RECORDS SHOWN →
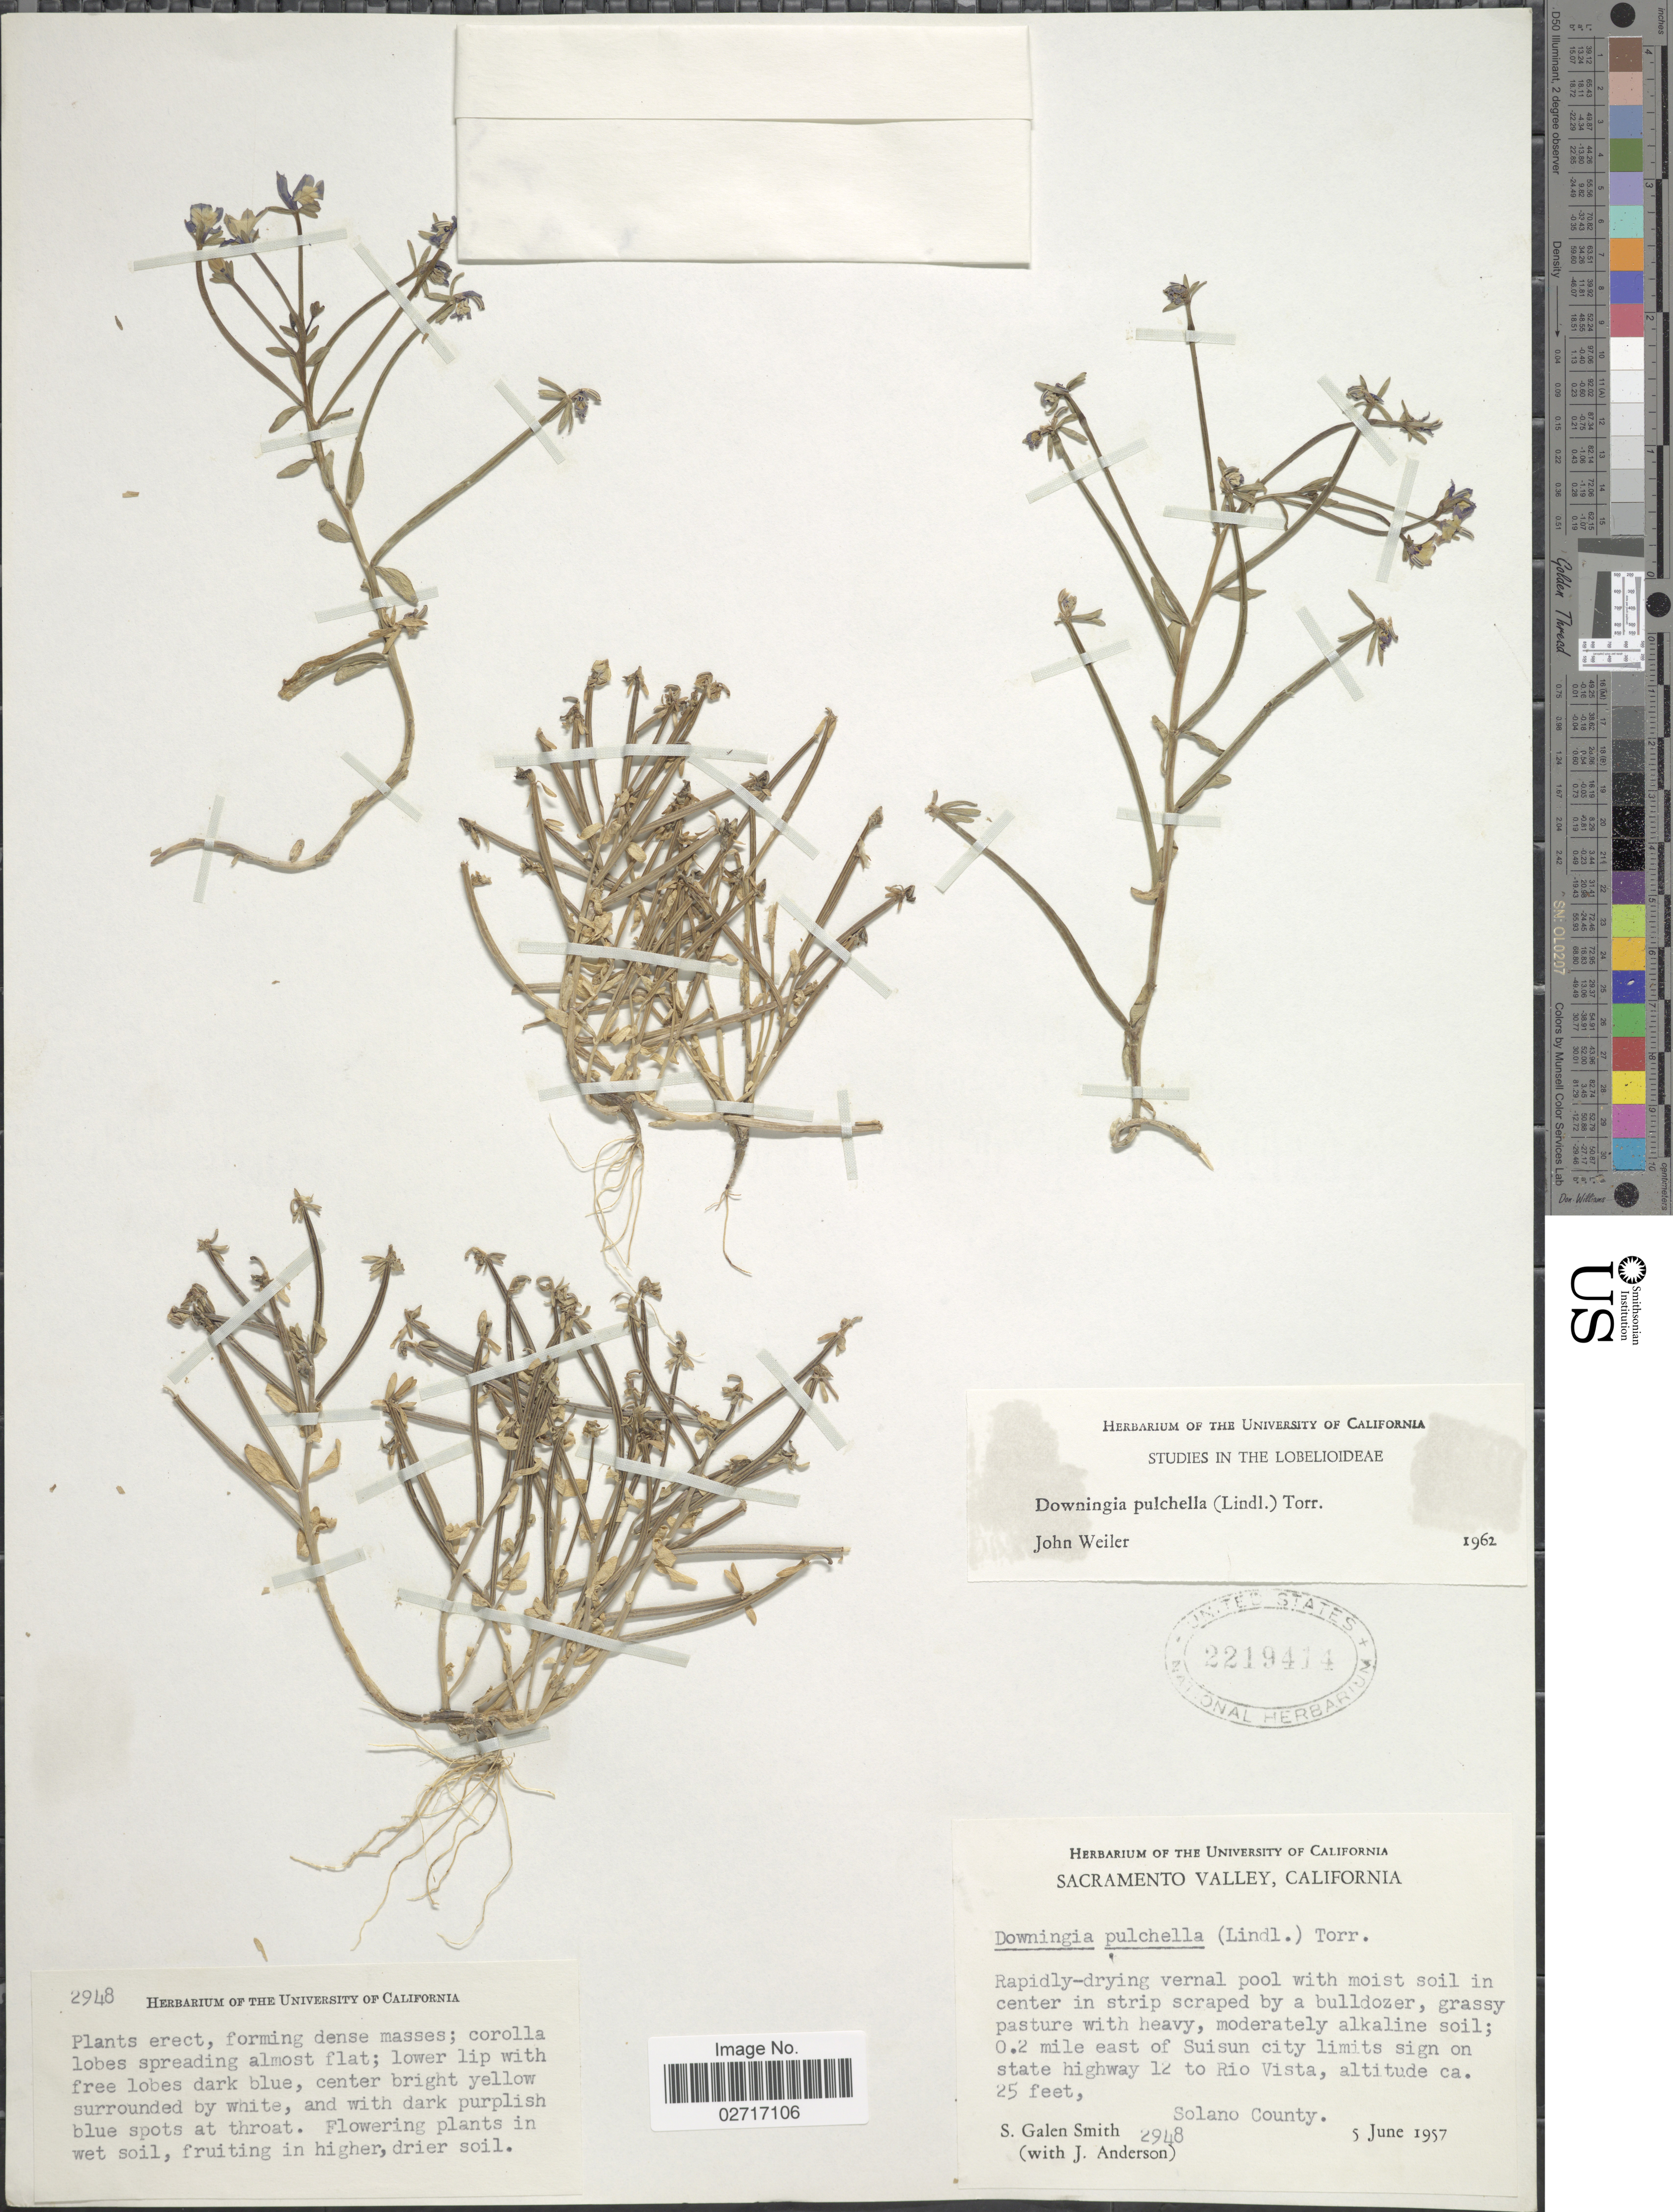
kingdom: Plantae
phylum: Tracheophyta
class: Magnoliopsida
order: Asterales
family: Campanulaceae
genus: Downingia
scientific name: Downingia pulchella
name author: (Lindl.) Torr.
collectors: S. G. Smith & J. Anderson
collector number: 2948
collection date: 1957-06-05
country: United States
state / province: California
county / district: Solano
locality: Sacramento Valley, 0.2 mile east of Suisun City limits sign on state highway 12 to Rio Vista. Solano County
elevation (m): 8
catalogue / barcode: US 2219414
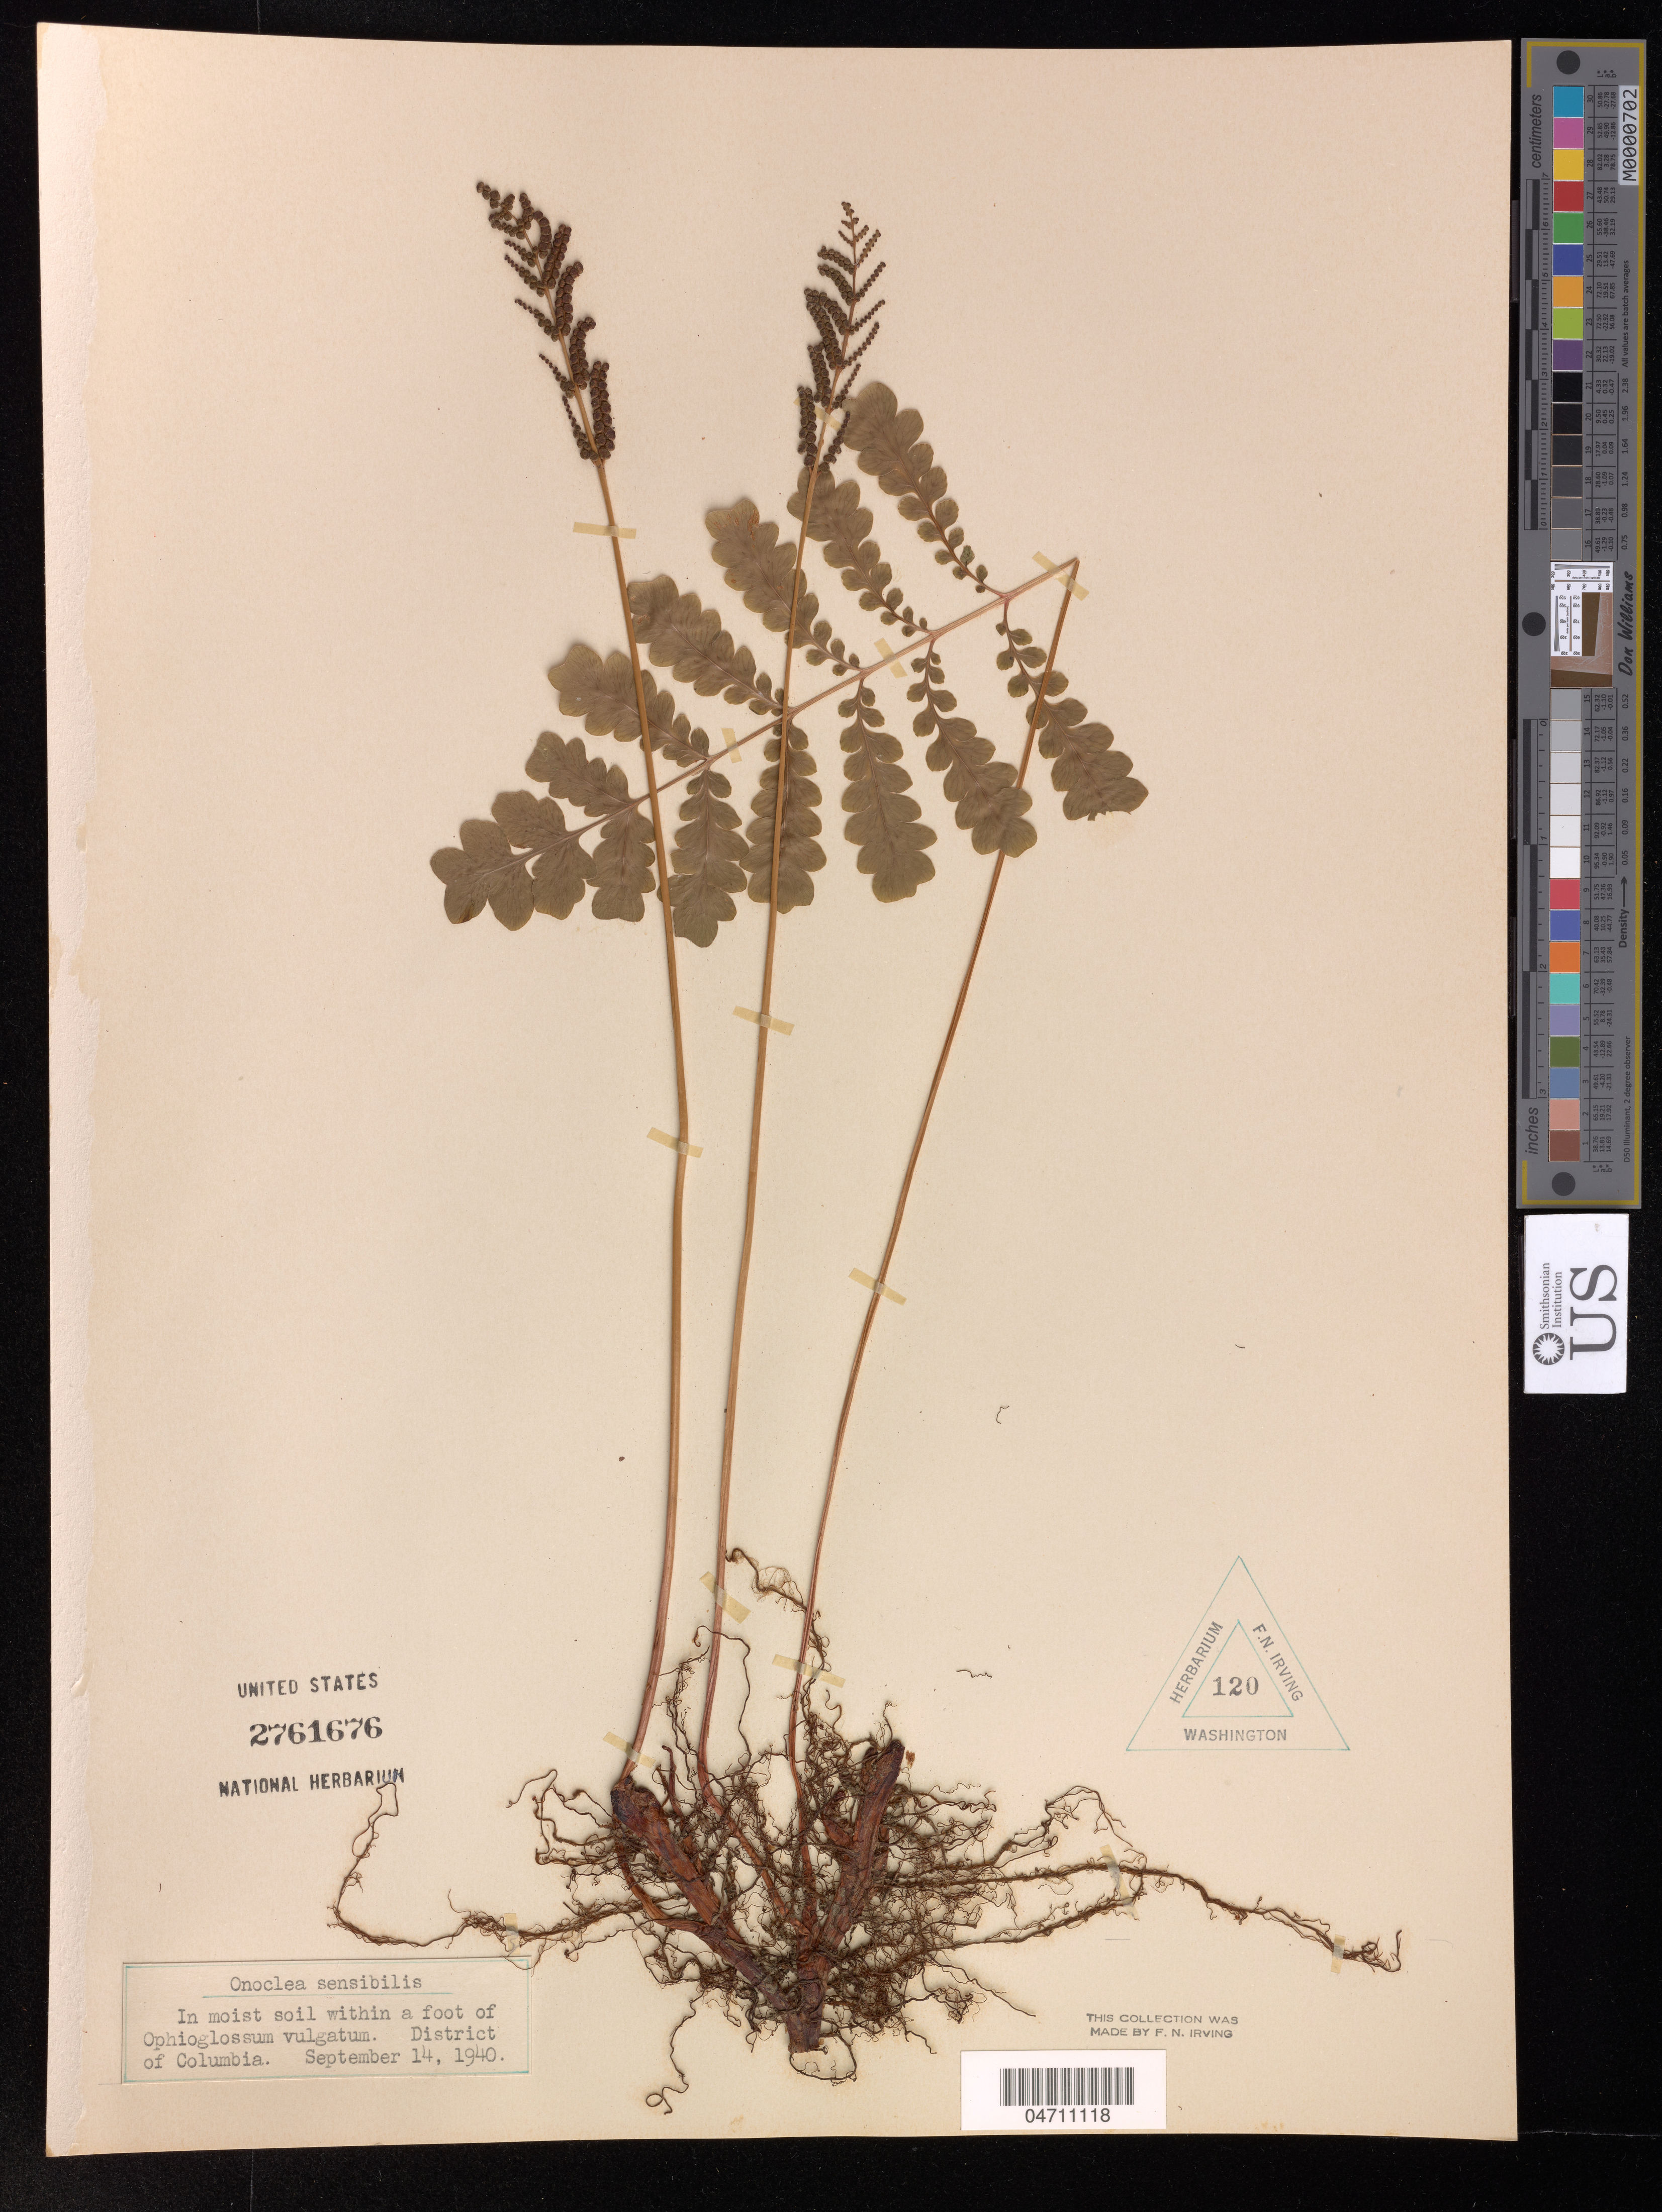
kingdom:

INSTRUCTIONS TO FOLLOW →
Change "collectors" to "collected by" in the data, beginning at the line that has "genus: Downingia" and stopping after the last line of the data, and give those lines again with everything else unchanged. Leave the pictures out of your answer.

RESULT OF THE EXERCISE →
genus: Downingia
scientific name: Downingia pulchella
name author: (Lindl.) Torr.
collected by: S. G. Smith & J. Anderson
collector number: 2948
collection date: 1957-06-05
country: United States
state / province: California
county / district: Solano
locality: Sacramento Valley, 0.2 mile east of Suisun City limits sign on state highway 12 to Rio Vista. Solano County
elevation (m): 8
catalogue / barcode: US 2219414
kingdom:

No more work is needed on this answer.